"That's good enough for me," said Dan, and then, with another snort, half bitter and half triumphant, he tossed the strap on to the table, went out of the house and into the stable.
An hour afterwards, in his billycock hat and blue suit of Manx homespun, he was driving his market-cart up the long, straight, shaded lane to the Speaker's ivy-covered mansion-house, with the gravelled courtyard in front of it, in which two or three peacocks strutted and screamed.
III
The Speaker had only just returned from Douglas. There had been a sitting of the Keys that day and he had hurried home to tell his wife an exciting story. It was about the Deemster. The big man was down—going down anyway!
Archibald Gell was a burly, full-bearded man of a high complexion. Although he belonged to what we called the "aristocracy" of the island, the plebeian lay close under his skin. Rumour said he was subject to paralysing brain-storms, and that he could be a foul-mouthed man in his drink. But he was generally calm and nearly always sober.

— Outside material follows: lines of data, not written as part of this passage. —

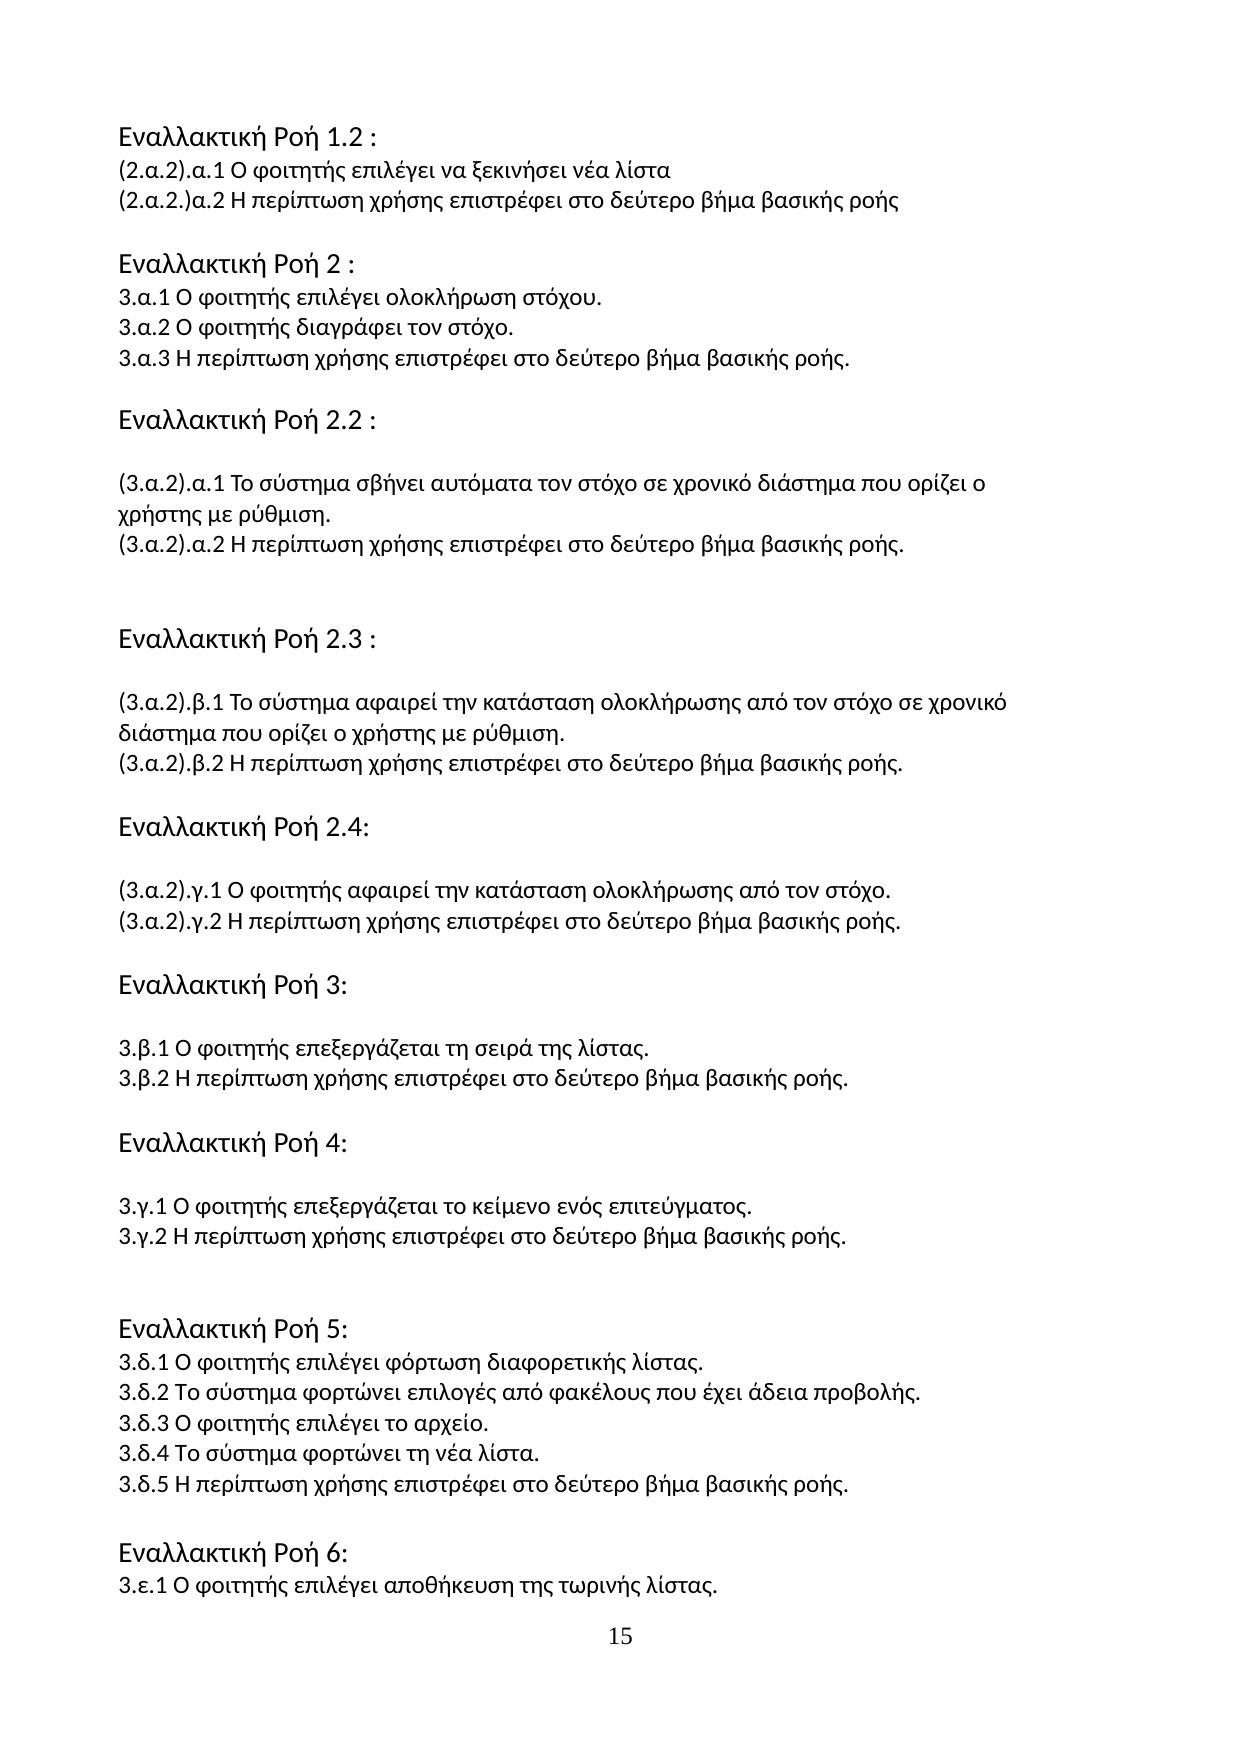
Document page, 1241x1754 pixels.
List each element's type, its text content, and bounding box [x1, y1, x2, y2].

text Εναλλακτική Ροή 2.2 : [118, 401, 1122, 437]
text 3.β.1 Ο φοιτητής επεξεργάζεται τη σειρά της λίστας. [118, 1032, 1122, 1063]
text διάστημα που ορίζει ο χρήστης με ρύθμιση. [118, 717, 1122, 747]
text Εναλλακτική Ροή 2.3 : [118, 620, 1122, 656]
text (3.α.2).γ.1 Ο φοιτητής αφαιρεί την κατάσταση ολοκλήρωσης από τον στόχο. [118, 874, 1122, 905]
text Εναλλακτική Ροή 4: [118, 1124, 1122, 1159]
text 3.γ.2 Η περίπτωση χρήσης επιστρέφει στο δεύτερο βήμα βασικής ροής. [118, 1220, 1122, 1310]
text (3.α.2).γ.2 Η περίπτωση χρήσης επιστρέφει στο δεύτερο βήμα βασικής ροής. [118, 905, 1122, 935]
text 3.γ.1 Ο φοιτητής επεξεργάζεται το κείμενο ενός επιτεύγματος. [118, 1190, 1122, 1220]
text (3.α.2).α.2 Η περίπτωση χρήσης επιστρέφει στο δεύτερο βήμα βασικής ροής. [118, 528, 1122, 559]
text Εναλλακτική Ροή 1.2 : (2.α.2).α.1 Ο φοιτητής επιλέγει να ξεκινήσει νέα λίστα (2.α.2.)α.2 Η περίπτωση χρήσης επιστρέφει στο δεύτερο βήμα βασικής ροής Εναλλακτική Ροή 2 : 3.α.1 Ο φοιτητής επιλέγει ολοκλήρωση στόχου. [118, 118, 1122, 311]
text Εναλλακτική Ροή 3: [118, 966, 1122, 1002]
text 3.δ.4 Το σύστημα φορτώνει τη νέα λίστα. [118, 1437, 1122, 1468]
text 3.δ.5 Η περίπτωση χρήσης επιστρέφει στο δεύτερο βήμα βασικής ροής. [118, 1468, 1122, 1498]
text 3.α.2 Ο φοιτητής διαγράφει τον στόχο. [118, 311, 1122, 342]
text 3.β.2 Η περίπτωση χρήσης επιστρέφει στο δεύτερο βήμα βασικής ροής. [118, 1063, 1122, 1093]
text (3.α.2).β.2 Η περίπτωση χρήσης επιστρέφει στο δεύτερο βήμα βασικής ροής. [118, 747, 1122, 778]
text Εναλλακτική Ροή 5: 3.δ.1 Ο φοιτητής επιλέγει φόρτωση διαφορετικής λίστας. 3.δ.2 Το σύστημα φορτώνει επιλογές από φακέλους που έχει άδεια προβολής. 3.δ.3 Ο φοιτητής επιλέγει το αρχείο. [118, 1310, 1122, 1437]
text (3.α.2).α.1 Το σύστημα σβήνει αυτόματα τον στόχο σε χρονικό διάστημα που ορίζει ο [118, 467, 1122, 498]
text 3.α.3 Η περίπτωση χρήσης επιστρέφει στο δεύτερο βήμα βασικής ροής. [118, 342, 1122, 401]
text Εναλλακτική Ροή 2.4: [118, 808, 1122, 844]
text (3.α.2).β.1 Το σύστημα αφαιρεί την κατάσταση ολοκλήρωσης από τον στόχο σε χρονικό [118, 686, 1122, 717]
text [118, 1498, 1122, 1600]
text χρήστης με ρύθμιση. [118, 498, 1122, 528]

His ruling passion was a passion for power, and his fiercest lust was a lust of popularity. The Deemster was his only serious rival in either, and therefore the object of his deep and secret jealousy. He was jealous of the Deemster's dignity and influence, but above all (though he had hitherto hidden it even from himself) of his son.

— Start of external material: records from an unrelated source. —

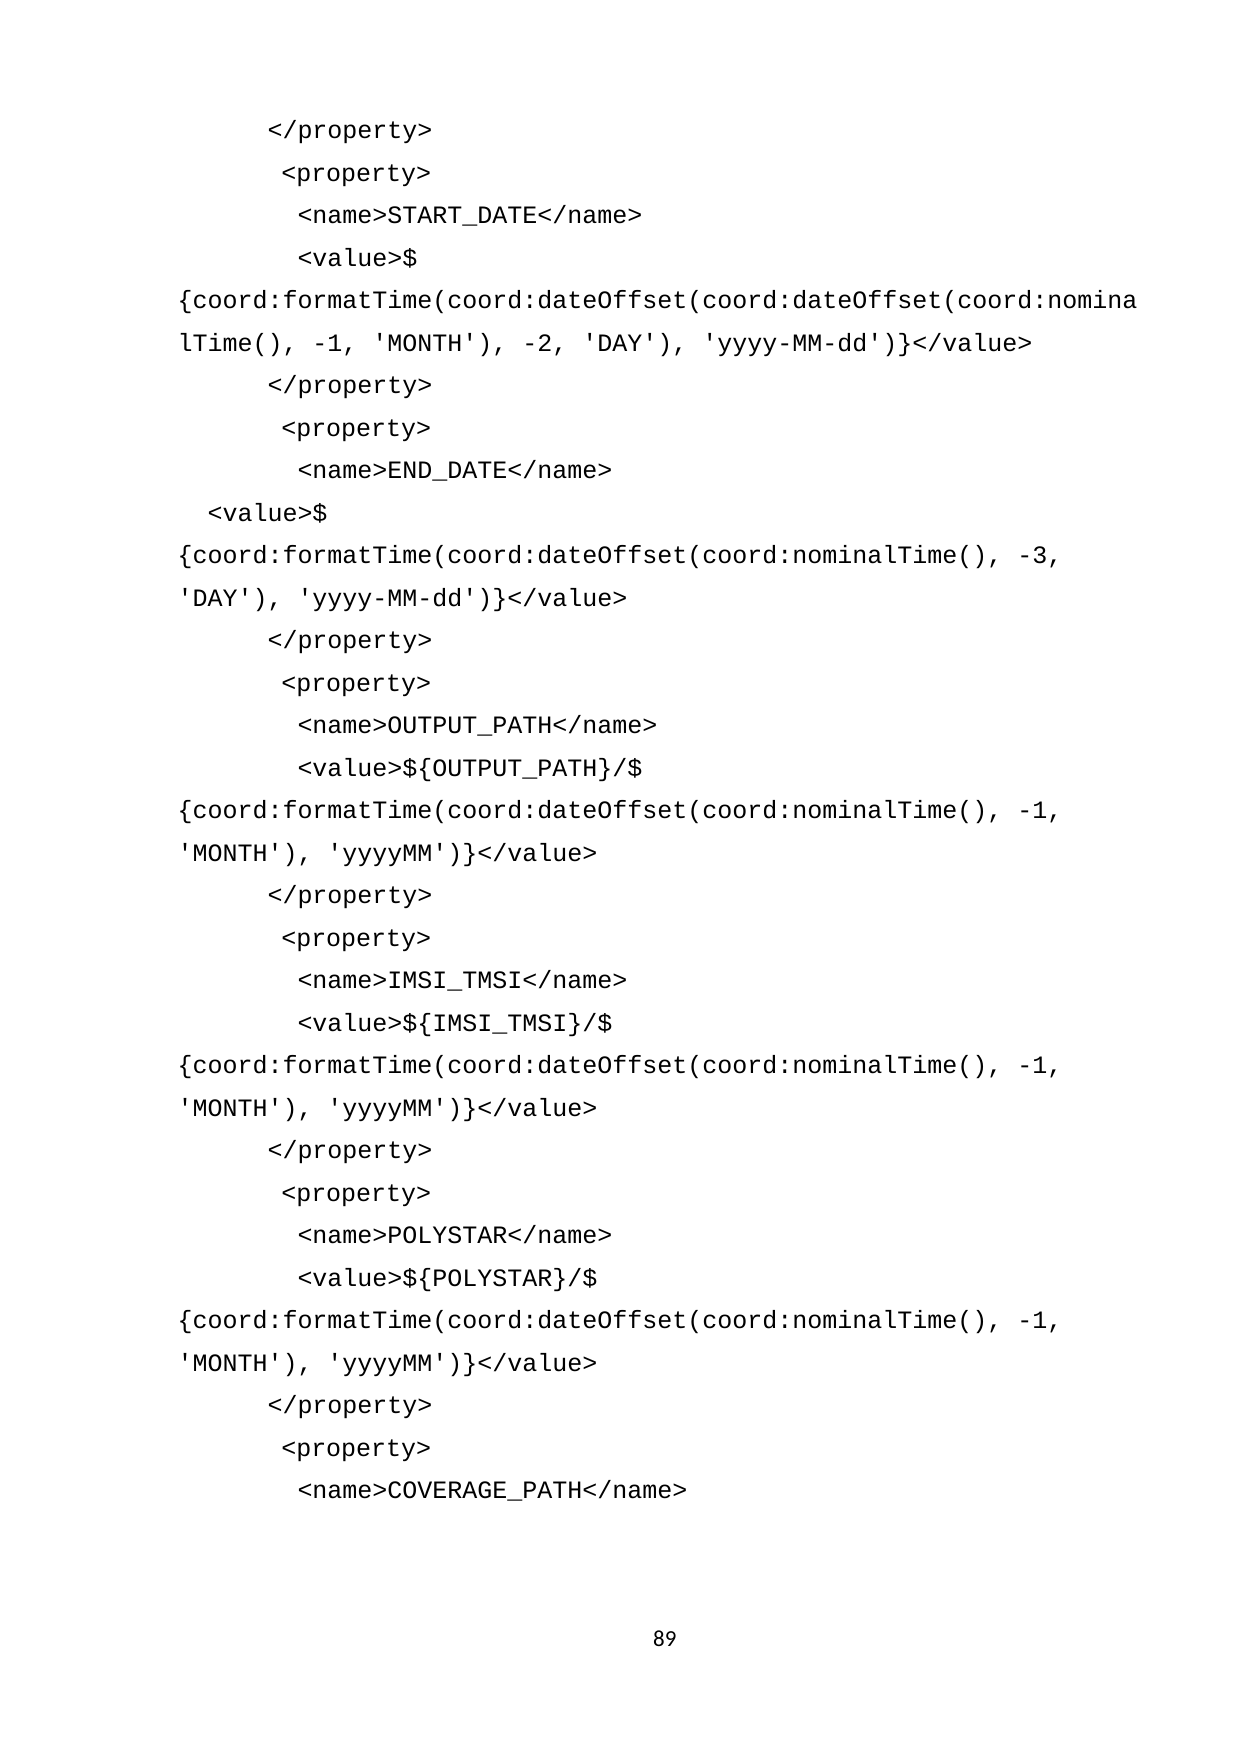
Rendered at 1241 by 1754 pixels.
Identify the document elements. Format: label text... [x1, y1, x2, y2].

text <name>IMSI_TMSI</name> [177, 968, 1152, 996]
text <value>${coord:formatTime(coord:dateOffset(coord:nominalTime(), -3, 'DAY'), 'yyyy-MM-dd')}</value> [177, 501, 1152, 614]
text <value>${POLYSTAR}/${coord:formatTime(coord:dateOffset(coord:nominalTime(), -1, 'MONTH'), 'yyyyMM')}</value> [177, 1266, 1152, 1379]
text </property> [177, 628, 1152, 656]
text <property> [177, 416, 1152, 444]
text <property> [177, 1181, 1152, 1209]
text <property> [177, 926, 1152, 954]
text <name>END_DATE</name> [177, 458, 1152, 486]
text <value>${IMSI_TMSI}/${coord:formatTime(coord:dateOffset(coord:nominalTime(), -1, 'MONTH'), 'yyyyMM')}</value> [177, 1011, 1152, 1124]
text </property> [177, 373, 1152, 401]
text </property> [177, 883, 1152, 911]
text <property> [177, 161, 1152, 189]
text </property> [177, 118, 1152, 146]
text <name>START_DATE</name> [177, 203, 1152, 231]
text <value>${OUTPUT_PATH}/${coord:formatTime(coord:dateOffset(coord:nominalTime(), -1, 'MONTH'), 'yyyyMM')}</value> [177, 756, 1152, 869]
text <property> [177, 671, 1152, 699]
text <name>OUTPUT_PATH</name> [177, 713, 1152, 741]
text </property> [177, 1138, 1152, 1166]
text </property> [177, 1393, 1152, 1421]
text <property> [177, 1436, 1152, 1464]
text <name>POLYSTAR</name> [177, 1223, 1152, 1251]
text <name>COVERAGE_PATH</name> [177, 1478, 1152, 1506]
text <value>${coord:formatTime(coord:dateOffset(coord:dateOffset(coord:nominalTime(), -1, 'MONTH'), -2, 'DAY'), 'yyyy-MM-dd')}</value> [177, 246, 1152, 359]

Stooping over the fire in the drawing-room to warm his hands after his long journey, he was talking, with a certain note of self-congratulation, of what he had heard in Douglas. That ugly incident at King William's had come to a head! The Stowell boy had been expelled, and the Deemster had had to drive into town to fetch him home. He, the Speaker, had not seen him there, but Cæsar Qualtrough had. Cæsar was a nasty customer to cross (he had had experience of the man himself), and in the smoking-room at the Keys he had bragged of what he could have done. He could have put the Deemster's son in jail! Yes, ma'am, in jail! If he had had a mind for it young Stowell might have slept at Castle Rushen instead of Ballamoar to-night. And if he hadn't, why hadn't he? Cæsar wouldn't say, but everybody knew—he had a case coming on in the Courts presently!
"Think of it," said the Speaker, "the first Judge in the island in the pocket of a man like that!"
Mrs. Gell, who was a fat, easy-going, good-natured soul, with the gentle eyes of a sheep (her hair was a little disordered at the moment, for she had only just awakened from her afternoon sleep, and was still wearing her morning slippers), began to make excuses.
"But mercy me, Archie," she said, "what does it amount to after all—only a schoolboy squabble?"